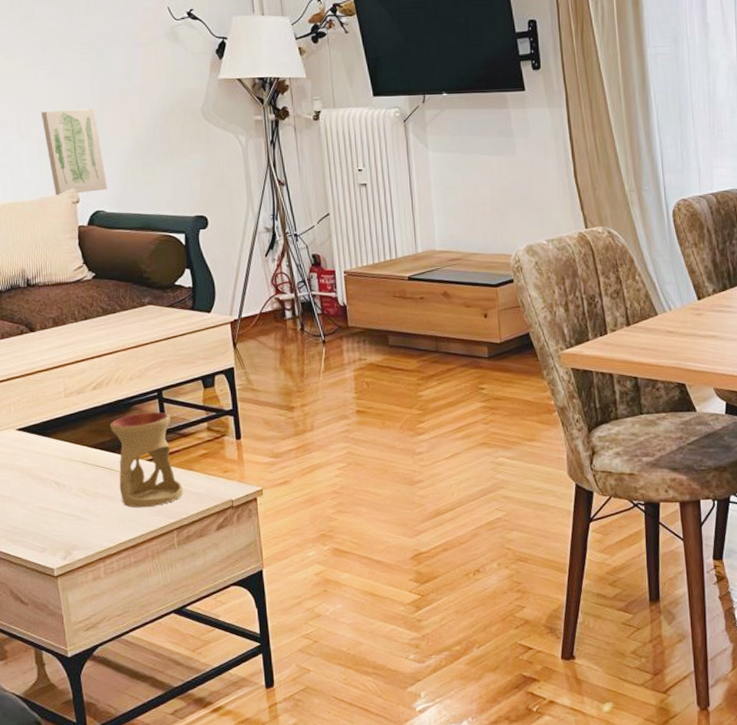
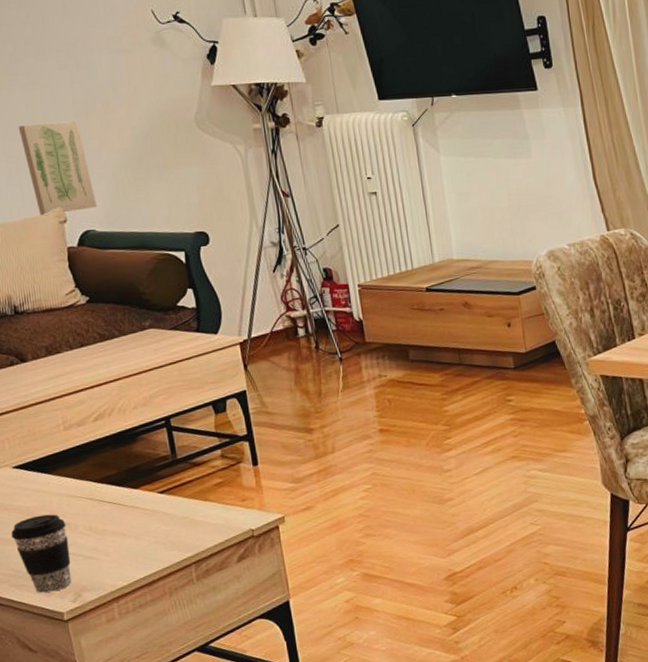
coffee cup: none [12,475,64,549] -> present [11,514,72,593]
oil burner: present [110,412,184,508] -> none [115,441,200,544]

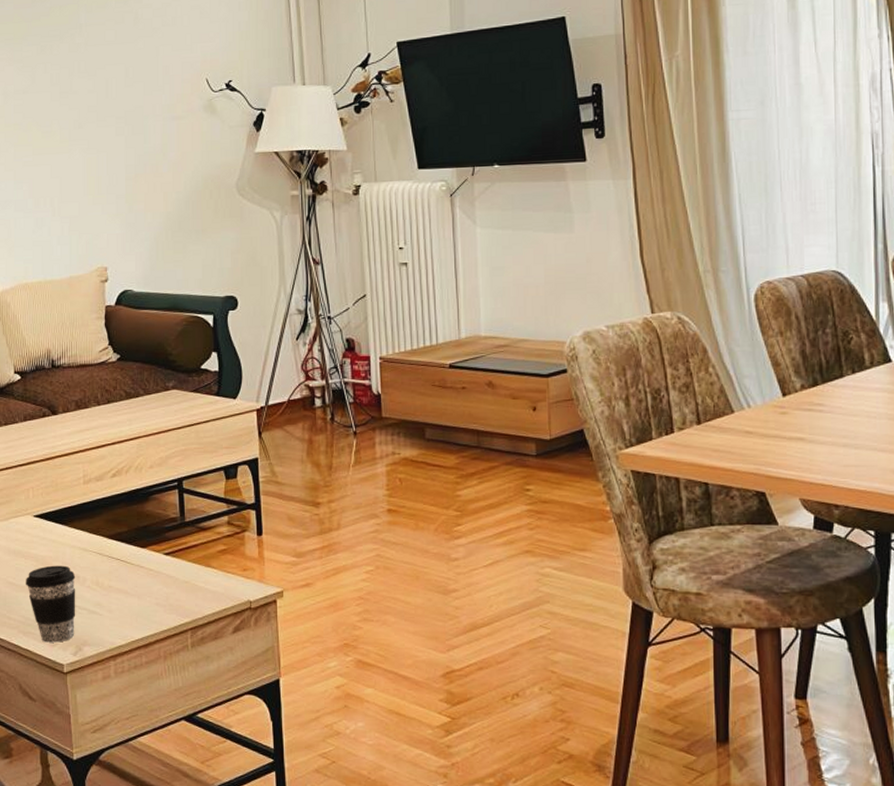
wall art: present [18,121,97,216] -> none [74,184,136,275]

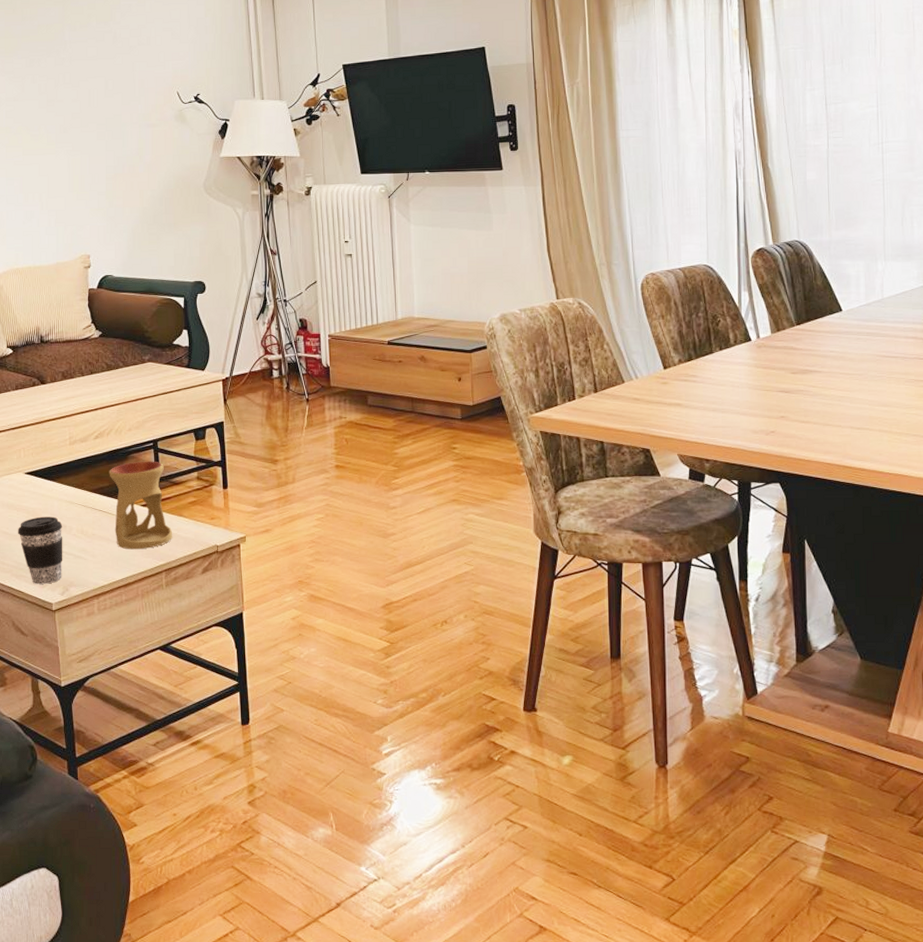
oil burner: none [127,503,200,605] -> present [109,461,173,550]

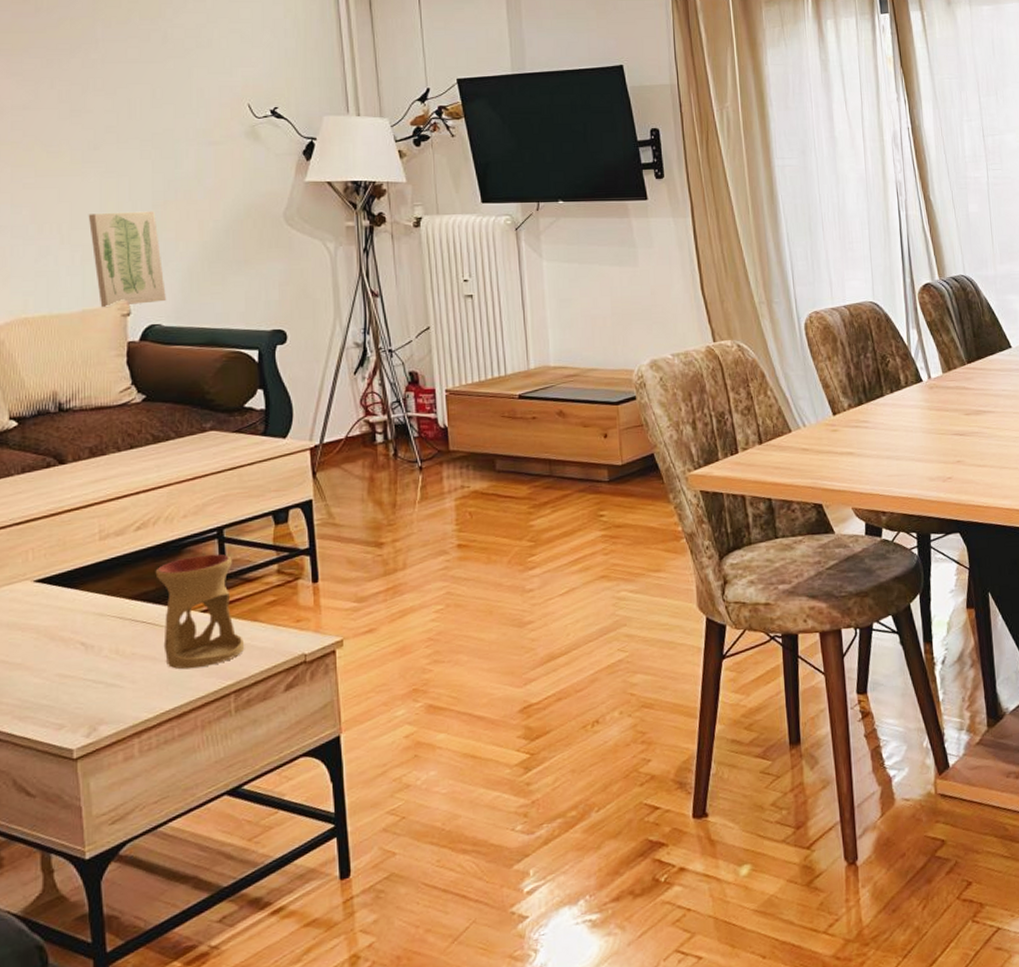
coffee cup: present [18,516,63,584] -> none [23,634,89,727]
wall art: none [60,182,116,261] -> present [88,211,166,308]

----------

TASK – Each record must be repeated exactly, and no picture may be carried over.

REPLY –
coffee cup: none [12,475,64,549] -> present [11,514,72,593]
oil burner: present [110,412,184,508] -> none [115,441,200,544]

wall art: present [18,121,97,216] -> none [74,184,136,275]

oil burner: none [127,503,200,605] -> present [109,461,173,550]

coffee cup: present [18,516,63,584] -> none [23,634,89,727]
wall art: none [60,182,116,261] -> present [88,211,166,308]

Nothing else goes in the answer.